Glacier moss balls are globular, ~10 cm masses of moss, with small amounts of sediment found on some glaciers. These enigmatic, rare components of glacier biology have seen some study at select glaciers around the world, but their longevity on glaciers and patterns of motion have been entirely unknown until now.
Starting in 2009, before I’d begun my Ph.D. program, now-UIdaho professor of wildlife biology, Sophie Gilbert, and I studied an unusually dense concentration of glacier moss balls on the Root Glacier, in Wrangell-St. Elias National Park and Preserve, Alaska.

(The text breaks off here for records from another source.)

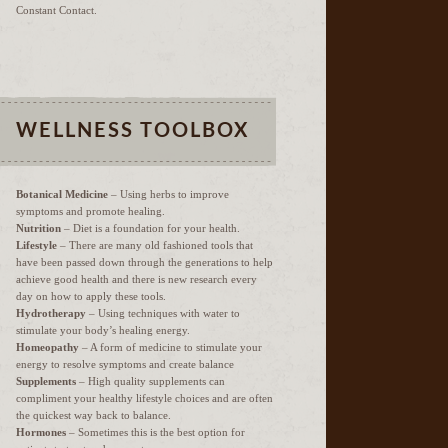
Constant Contact.
WELLNESS TOOLBOX
Botanical Medicine
– Using herbs to improve
symptoms and promote healing.
Nutrition
– Diet is a foundation for your health.
Lifestyle
– There are many old fashioned tools that
have been passed down through the generations to help
achieve good health and there is new research every
day on how to apply these tools.
Hydrotherapy
– Using techniques with water to
stimulate your body’s healing energy.
Homeopathy
– A form of medicine to stimulate your
energy to resolve symptoms and create balance
Supplements
– High quality supplements can
compliment your healthy lifestyle choices and are often
the quickest way back to balance.
Hormones
– Sometimes this is the best option for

We tagged individual glacier moss balls with unique colored glass beads to identify them, then revisited the colony every 5-7 days to study their motion. We also returned in subsequent years to re-identify individuals. Dr. Gilbert and I later teamed up with Dr. Scott Hotaling to publish this work.
We found that moss balls exhibited consistent, herd-like motion, changing both their speeds and travel directions together. Moss balls moved on average 2.5 cm per day, at rates somewhat controlled by the amount of glacier surface ablation. Early during our 1.5 month study period in 2009, moss balls rolled predominantly towards the south, but later moved towards the west. We weren’t able to explain this migratory, herd-like motion by considering the downhill, wind, or solar radiation directions. Thus, the changing directions of their motion remains a mystery. By revisiting our site in the three subsequent years, we were able to find that moss ball growth is relatively slow and that individual moss balls can persist on the glacier for many years- at least six but potentially much longer.